Retype all the records below exactly as they are, with no image carried over.

Extracted data entries:
■ ■ ■ ■
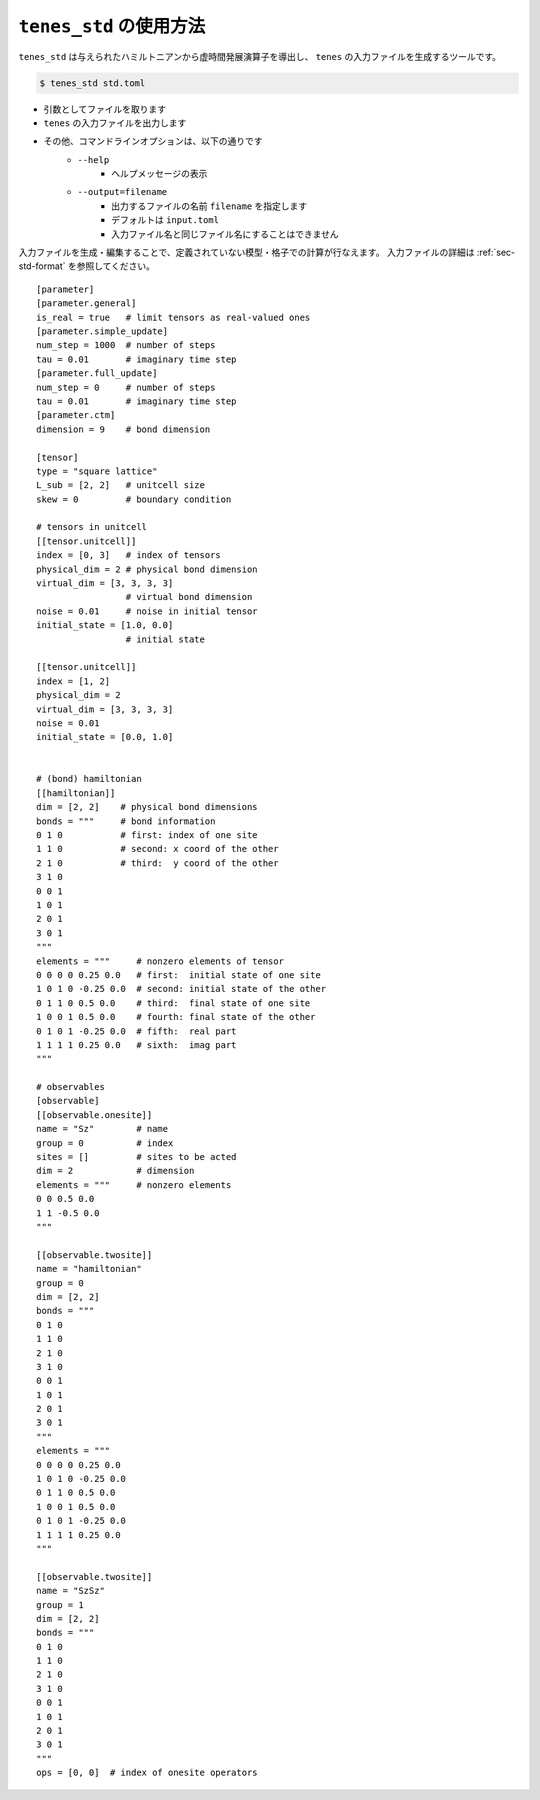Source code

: .. highlight:: none

``tenes_std`` の使用方法
----------------------------

``tenes_std`` は与えられたハミルトニアンから虚時間発展演算子を導出し、 ``tenes`` の入力ファイルを生成するツールです。

.. code:: bash

   $ tenes_std std.toml


- 引数としてファイルを取ります
- ``tenes`` の入力ファイルを出力します
- その他、コマンドラインオプションは、以下の通りです
   - ``--help``
      - ヘルプメッセージの表示
   - ``--output=filename``
      - 出力するファイルの名前 ``filename`` を指定します
      - デフォルトは ``input.toml``
      - 入力ファイル名と同じファイル名にすることはできません

入力ファイルを生成・編集することで、定義されていない模型・格子での計算が行なえます。
入力ファイルの詳細は :ref:`sec-std-format` を参照してください。
::
   [parameter]
   [parameter.general]
   is_real = true   # limit tensors as real-valued ones
   [parameter.simple_update]
   num_step = 1000  # number of steps
   tau = 0.01       # imaginary time step
   [parameter.full_update]
   num_step = 0     # number of steps
   tau = 0.01       # imaginary time step
   [parameter.ctm]
   dimension = 9    # bond dimension

   [tensor]
   type = "square lattice"
   L_sub = [2, 2]   # unitcell size
   skew = 0         # boundary condition

   # tensors in unitcell
   [[tensor.unitcell]]
   index = [0, 3]   # index of tensors
   physical_dim = 2 # physical bond dimension
   virtual_dim = [3, 3, 3, 3]
                    # virtual bond dimension
   noise = 0.01     # noise in initial tensor
   initial_state = [1.0, 0.0]
                    # initial state

   [[tensor.unitcell]]
   index = [1, 2]
   physical_dim = 2
   virtual_dim = [3, 3, 3, 3]
   noise = 0.01
   initial_state = [0.0, 1.0]


   # (bond) hamiltonian
   [[hamiltonian]]
   dim = [2, 2]    # physical bond dimensions
   bonds = """     # bond information
   0 1 0           # first: index of one site
   1 1 0           # second: x coord of the other
   2 1 0           # third:  y coord of the other
   3 1 0
   0 0 1
   1 0 1
   2 0 1
   3 0 1
   """
   elements = """     # nonzero elements of tensor
   0 0 0 0 0.25 0.0   # first:  initial state of one site
   1 0 1 0 -0.25 0.0  # second: initial state of the other
   0 1 1 0 0.5 0.0    # third:  final state of one site
   1 0 0 1 0.5 0.0    # fourth: final state of the other 
   0 1 0 1 -0.25 0.0  # fifth:  real part
   1 1 1 1 0.25 0.0   # sixth:  imag part
   """

   # observables
   [observable]
   [[observable.onesite]]
   name = "Sz"        # name
   group = 0          # index
   sites = []         # sites to be acted
   dim = 2            # dimension
   elements = """     # nonzero elements
   0 0 0.5 0.0
   1 1 -0.5 0.0
   """

   [[observable.twosite]]
   name = "hamiltonian"
   group = 0
   dim = [2, 2]
   bonds = """
   0 1 0
   1 1 0
   2 1 0
   3 1 0
   0 0 1
   1 0 1
   2 0 1
   3 0 1
   """
   elements = """
   0 0 0 0 0.25 0.0
   1 0 1 0 -0.25 0.0
   0 1 1 0 0.5 0.0
   1 0 0 1 0.5 0.0
   0 1 0 1 -0.25 0.0
   1 1 1 1 0.25 0.0
   """

   [[observable.twosite]]
   name = "SzSz"
   group = 1
   dim = [2, 2]
   bonds = """
   0 1 0
   1 1 0
   2 1 0
   3 1 0
   0 0 1
   1 0 1
   2 0 1
   3 0 1
   """
   ops = [0, 0]  # index of onesite operators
■ ■ ■ ■
■ Answer to the exercise:
Source code

: .. highlight:: none

``tenes_std`` の使用方法
----------------------------

``tenes_std`` は与えられたハミルトニアンから虚時間発展演算子を導出し、 ``tenes`` の入力ファイルを生成するツールです。

.. code:: bash

   $ tenes_std std.toml


- 引数としてファイルを取ります
- ``tenes`` の入力ファイルを出力します
- その他、コマンドラインオプションは、以下の通りです
   - ``--help``
      - ヘルプメッセージの表示
   - ``--output=filename``
      - 出力するファイルの名前 ``filename`` を指定します
      - デフォルトは ``input.toml``
      - 入力ファイル名と同じファイル名にすることはできません

入力ファイルを生成・編集することで、定義されていない模型・格子での計算が行なえます。
入力ファイルの詳細は :ref:`sec-std-format` を参照してください。
::
   [parameter]
   [parameter.general]
   is_real = true   # limit tensors as real-valued ones
   [parameter.simple_update]
   num_step = 1000  # number of steps
   tau = 0.01       # imaginary time step
   [parameter.full_update]
   num_step = 0     # number of steps
   tau = 0.01       # imaginary time step
   [parameter.ctm]
   dimension = 9    # bond dimension

   [tensor]
   type = "square lattice"
   L_sub = [2, 2]   # unitcell size
   skew = 0         # boundary condition

   # tensors in unitcell
   [[tensor.unitcell]]
   index = [0, 3]   # index of tensors
   physical_dim = 2 # physical bond dimension
   virtual_dim = [3, 3, 3, 3]
                    # virtual bond dimension
   noise = 0.01     # noise in initial tensor
   initial_state = [1.0, 0.0]
                    # initial state

   [[tensor.unitcell]]
   index = [1, 2]
   physical_dim = 2
   virtual_dim = [3, 3, 3, 3]
   noise = 0.01
   initial_state = [0.0, 1.0]


   # (bond) hamiltonian
   [[hamiltonian]]
   dim = [2, 2]    # physical bond dimensions
   bonds = """     # bond information
   0 1 0           # first: index of one site
   1 1 0           # second: x coord of the other
   2 1 0           # third:  y coord of the other
   3 1 0
   0 0 1
   1 0 1
   2 0 1
   3 0 1
   """
   elements = """     # nonzero elements of tensor
   0 0 0 0 0.25 0.0   # first:  initial state of one site
   1 0 1 0 -0.25 0.0  # second: initial state of the other
   0 1 1 0 0.5 0.0    # third:  final state of one site
   1 0 0 1 0.5 0.0    # fourth: final state of the other 
   0 1 0 1 -0.25 0.0  # fifth:  real part
   1 1 1 1 0.25 0.0   # sixth:  imag part
   """

   # observables
   [observable]
   [[observable.onesite]]
   name = "Sz"        # name
   group = 0          # index
   sites = []         # sites to be acted
   dim = 2            # dimension
   elements = """     # nonzero elements
   0 0 0.5 0.0
   1 1 -0.5 0.0
   """

   [[observable.twosite]]
   name = "hamiltonian"
   group = 0
   dim = [2, 2]
   bonds = """
   0 1 0
   1 1 0
   2 1 0
   3 1 0
   0 0 1
   1 0 1
   2 0 1
   3 0 1
   """
   elements = """
   0 0 0 0 0.25 0.0
   1 0 1 0 -0.25 0.0
   0 1 1 0 0.5 0.0
   1 0 0 1 0.5 0.0
   0 1 0 1 -0.25 0.0
   1 1 1 1 0.25 0.0
   """

   [[observable.twosite]]
   name = "SzSz"
   group = 1
   dim = [2, 2]
   bonds = """
   0 1 0
   1 1 0
   2 1 0
   3 1 0
   0 0 1
   1 0 1
   2 0 1
   3 0 1
   """
   ops = [0, 0]  # index of onesite operators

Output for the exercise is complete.